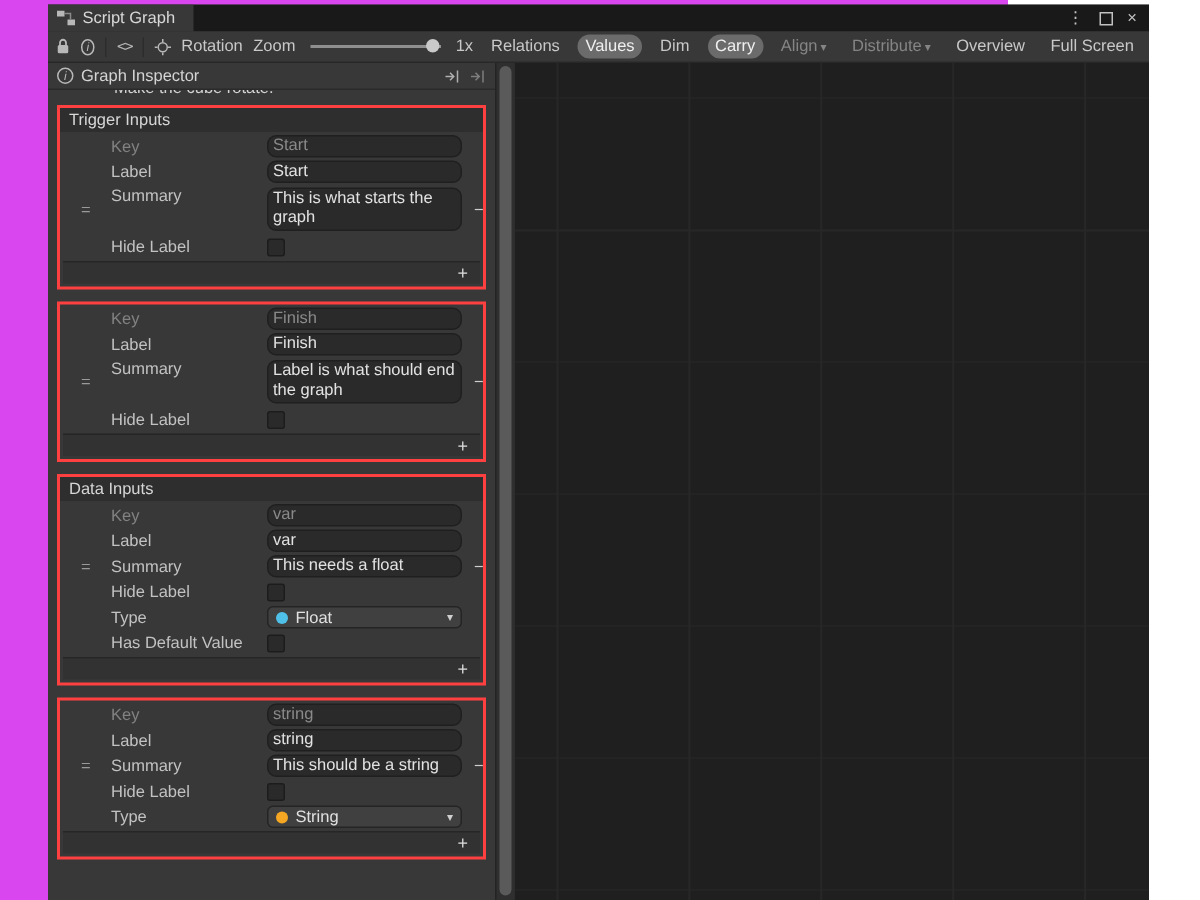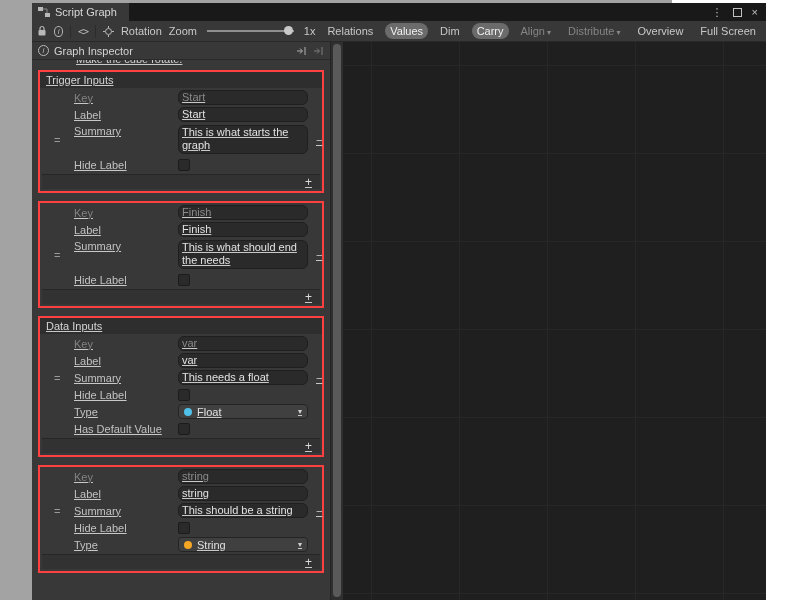--- a/index.html
+++ b/index.html
@@ -4,7 +4,7 @@
 <style>
   * { box-sizing: border-box; margin: 0; padding: 0; }
   html,body { width:800px; height:600px; overflow:hidden; }
-  .page { position:relative; width:672px; height:600px; background:#a3a3a3;
+  .page { position:relative; width:672px; height:600px; background:#d946ef;
           font-family:"Liberation Sans", sans-serif; font-size:11px; color:#c8c8c8; }
   .window { position:absolute; left:32px; top:3px; width:734px; height:597px;
             background:#383838; overflow:hidden; }

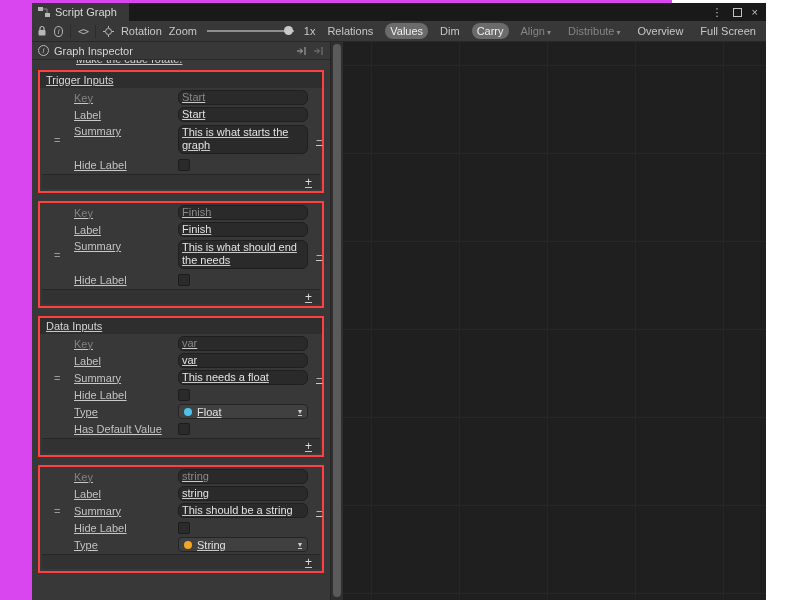--- a/index.html
+++ b/index.html
@@ -42,7 +42,7 @@
   .insp-header { height:18px; display:flex; align-items:center; gap:5px; padding:0 6px;
                  color:#d4d4d4; border-bottom:1px solid #2a2a2a; flex:none; }
   .insp-header .right { margin-left:auto; display:flex; gap:6px; align-items:center; }
-  .insp-body { flex:1; overflow:hidden; padding:0 4px;text-decoration:underline; }
+  .insp-body { flex:1; overflow:hidden; padding:0 4px; }
   .description { color:#d2d2d2; margin:-7px 0 5px 40px; }
 
   

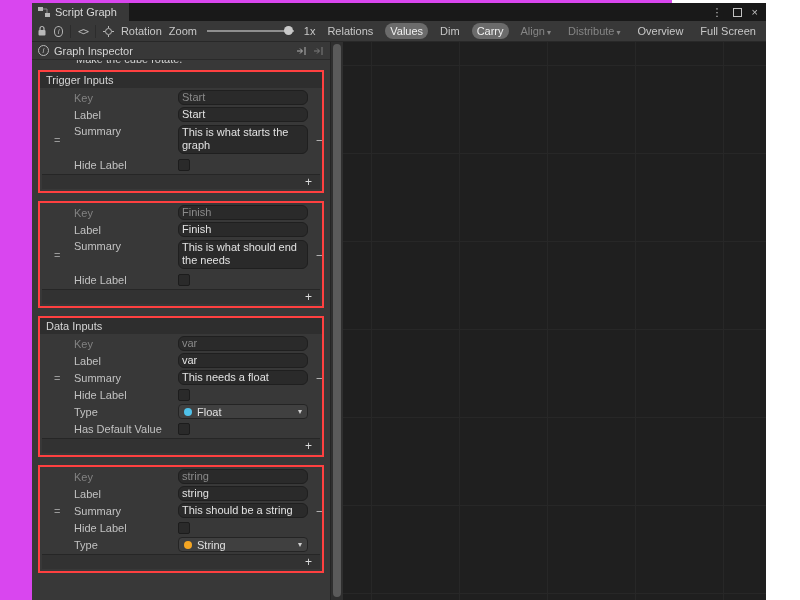--- a/index.html
+++ b/index.html
@@ -207,7 +207,7 @@
             <div class="row multi">
               <span class="handle">=</span>
               <span class="row-label">Summary</span>
-              <div class="field textarea">This is what should end the needs</div>
+              <div class="field textarea">Label is what should end the graph</div>
               <span class="minus">−</span>
             </div>
             <div class="row">

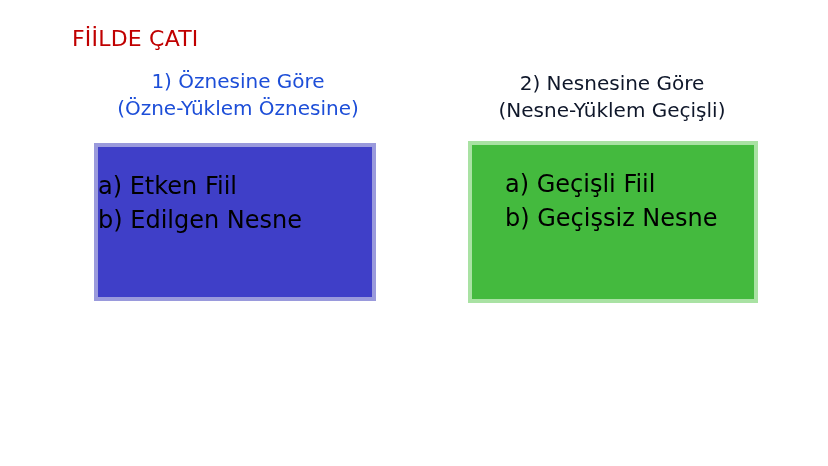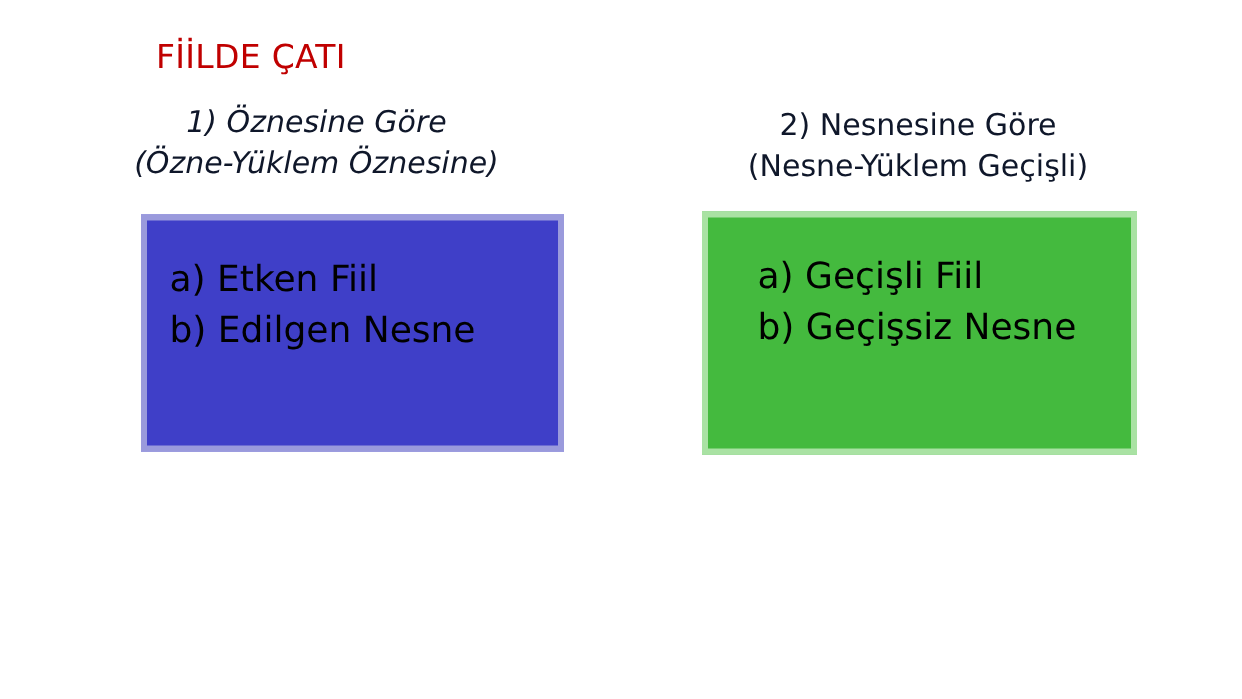--- a/index.html
+++ b/index.html
@@ -32,7 +32,6 @@
     color: #c00000;
     white-space: nowrap;
     letter-spacing: 0.2px;
-    margin-left: 32px;
   }
 
   

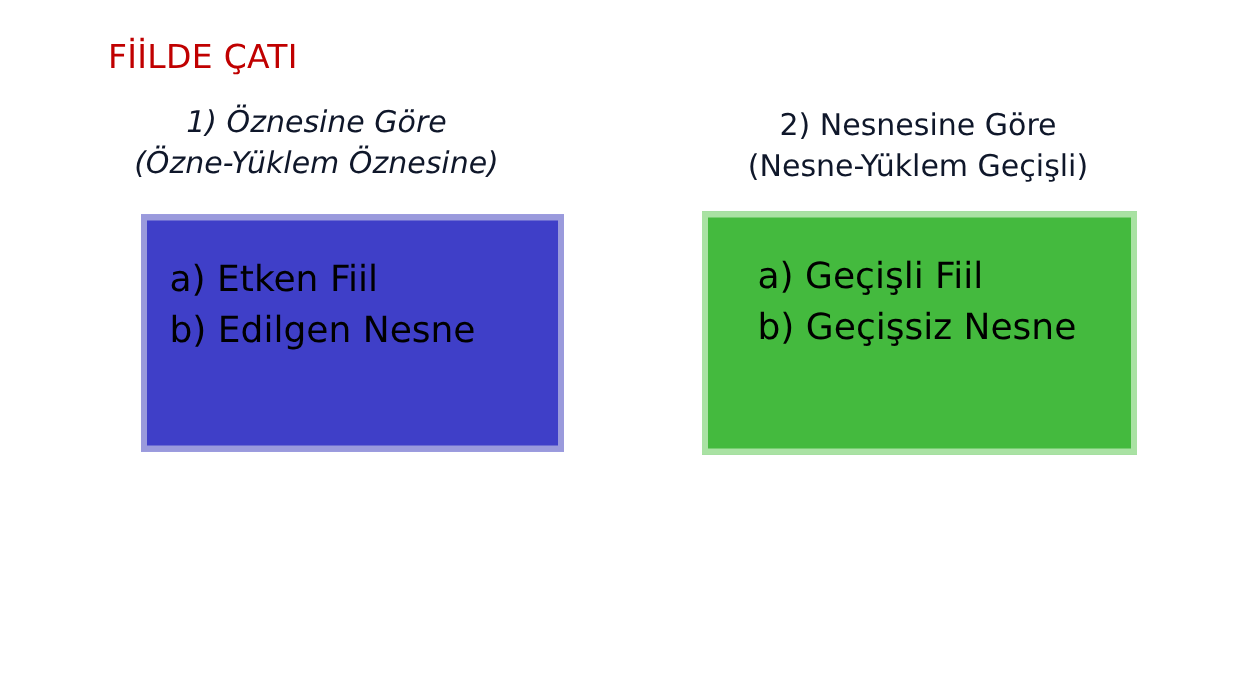--- a/index.html
+++ b/index.html
@@ -47,11 +47,10 @@
     display: block;
   }
   #heading-left {
-    left: 46px;
+    left: 73px;
     top: 68px;
     width: 330px;
-    color: #0f172a;
-    font-style: italic;
+    color: #1d4ed8;
   }
   #heading-right {
     left: 452px;

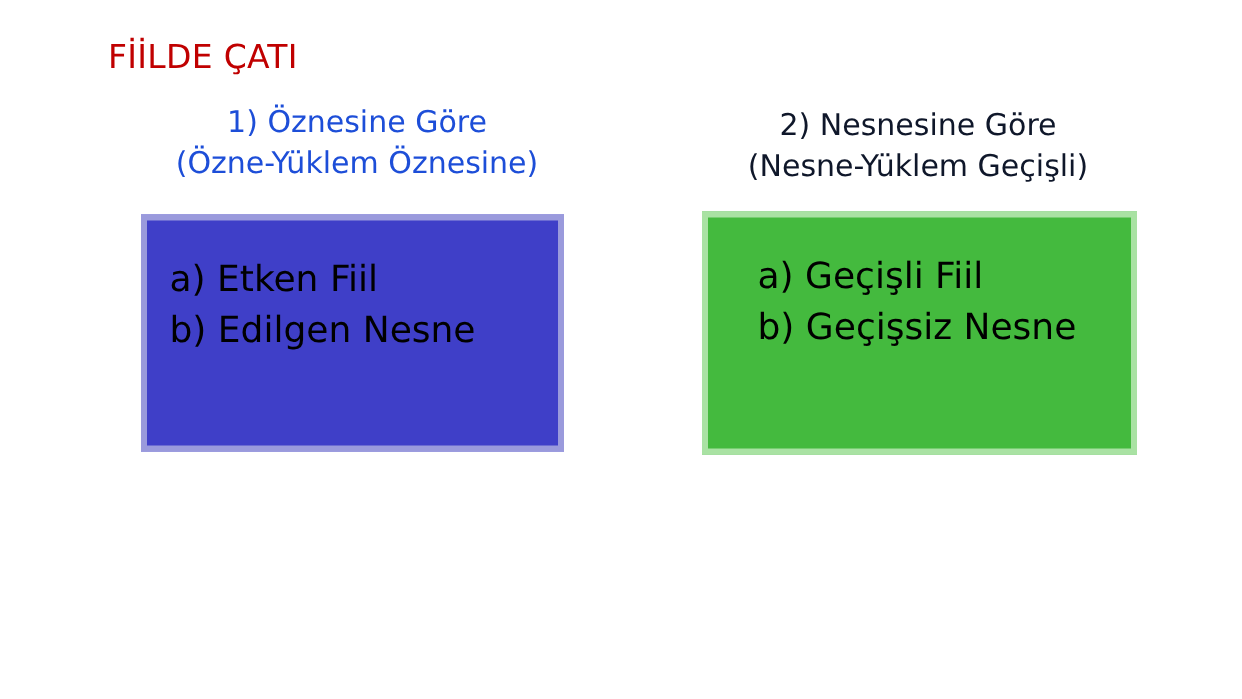--- a/index.html
+++ b/index.html
@@ -92,7 +92,6 @@
     white-space: nowrap;
   }
   #box-left .cat-list {
-    padding-left: 15px;
   }
   #box-right .cat-list {
     padding-left: 33px;

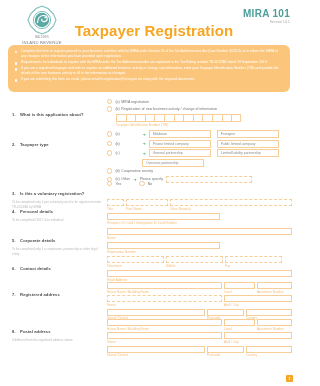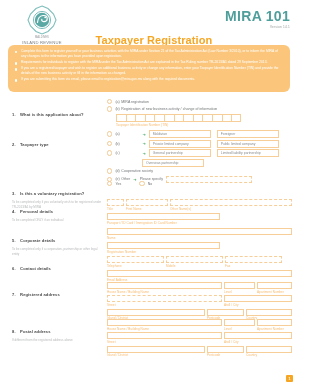--- a/index.html
+++ b/index.html
@@ -27,7 +27,7 @@
   .doc-code {
     position: absolute; right: 8px; top: 8px; text-align: right;
   }
-  .doc-code .code { font-size: 14px; font-weight: bold; color: #4E9E9B; letter-spacing: .3px; }
+  .doc-code .code { font-size: 10px; font-weight: bold; color: #4E9E9B; letter-spacing: .3px; }
   .doc-code .ver { font-size: 3.2px; color: #9a9c9e; margin-top: .5px; letter-spacing: .2px; }
 
   

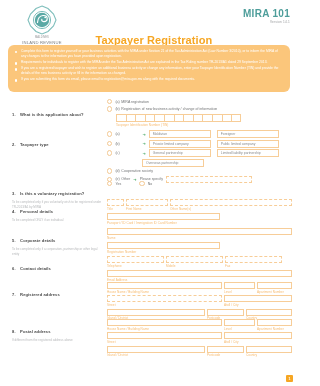--- a/index.html
+++ b/index.html
@@ -20,9 +20,9 @@
   .logo-dv .big { font-size: 4.2px; color: #7e8184; letter-spacing: .2px; }
 
   .doc-title {
-    position: absolute; left: 64px; top: 34px; width: 180px;
+    position: absolute; left: 64px; top: 22px; width: 180px;
     text-align: center;
-    font-size: 11px; font-weight: bold; color: #F6A623; letter-spacing: .1px;
+    font-size: 15px; font-weight: bold; color: #F6A623; letter-spacing: .1px;
   }
   .doc-code {
     position: absolute; right: 8px; top: 8px; text-align: right;

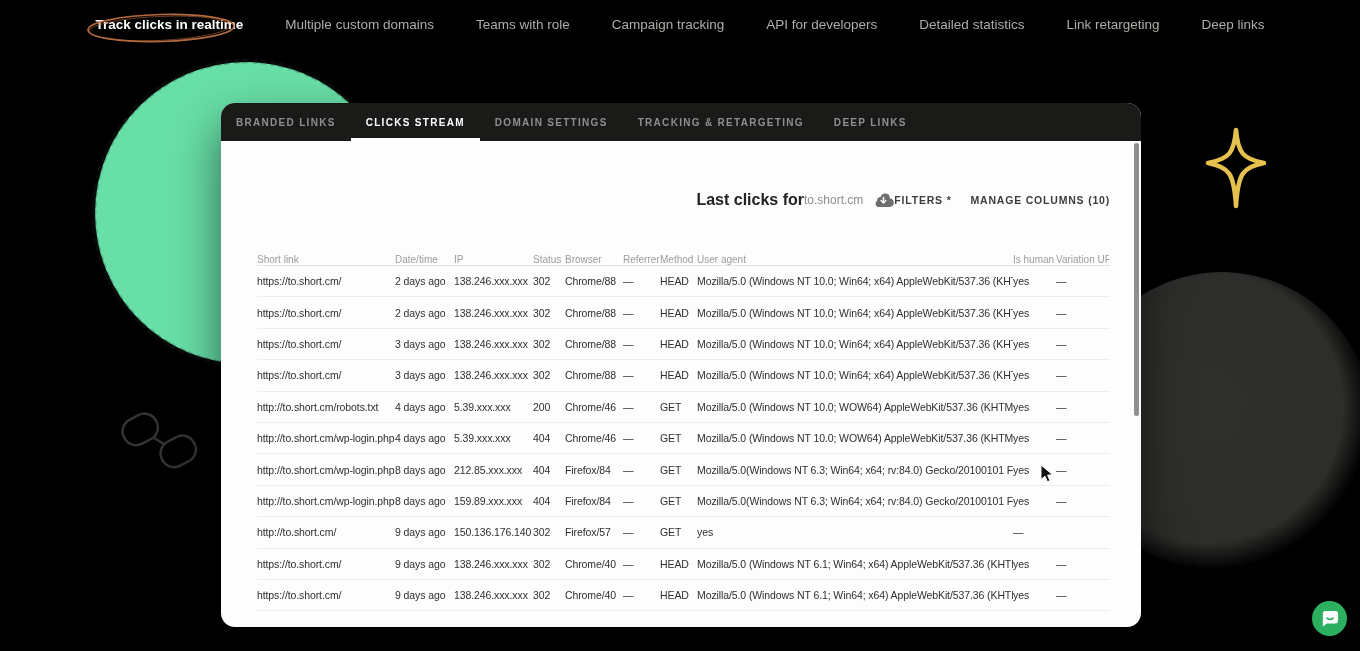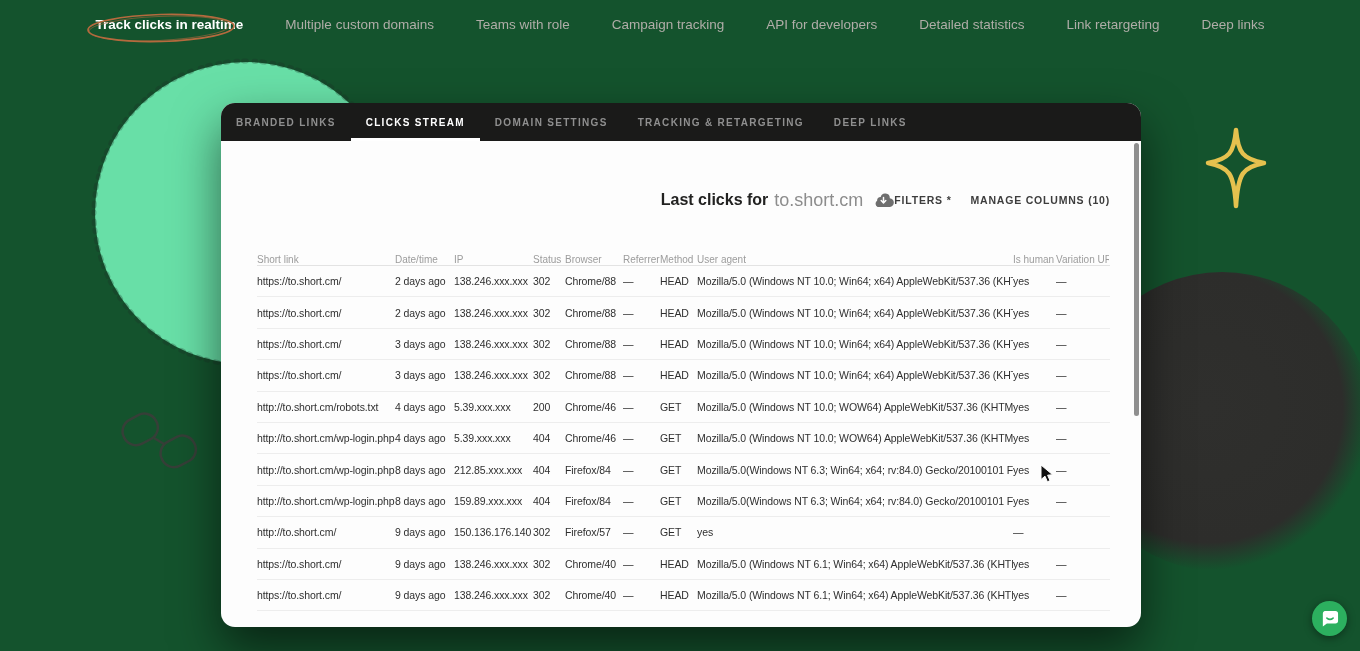--- a/index.html
+++ b/index.html
@@ -5,7 +5,7 @@
   * { margin:0; padding:0; box-sizing:border-box; }
   html,body { width:1360px; height:651px; }
   body { font-family:"Liberation Sans","DejaVu Sans",sans-serif; background:#282827; overflow:hidden; }
-  .stage { position:relative; width:1360px; height:651px; background:#14532d; overflow:hidden; }
+  .stage { position:relative; width:1360px; height:651px; background:#000000; overflow:hidden; }
 
   
   .topnav { position:absolute; top:0; left:0; right:0; height:48px; display:flex; justify-content:center; align-items:center; gap:42px; z-index:5; }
= = = = = = =
[EXERCISE DETAILS]: Would you reproduce, exactly and with nothing added, every line from the beginning of the entries above through the line that contains "top:3px; width:734px; height:597px;", both included, leaving out the pictures?

[RESULT OF THE EXERCISE]:
--- a/index.html
+++ b/index.html
@@ -4,7 +4,7 @@
 <style>
   * { box-sizing: border-box; margin: 0; padding: 0; }
   html,body { width:800px; height:600px; overflow:hidden; }
-  .page { position:relative; width:672px; height:600px; background:#a3a3a3;
+  .page { position:relative; width:672px; height:600px; background:#d946ef;
           font-family:"Liberation Sans", sans-serif; font-size:11px; color:#c8c8c8; }
   .window { position:absolute; left:32px; top:3px; width:734px; height:597px;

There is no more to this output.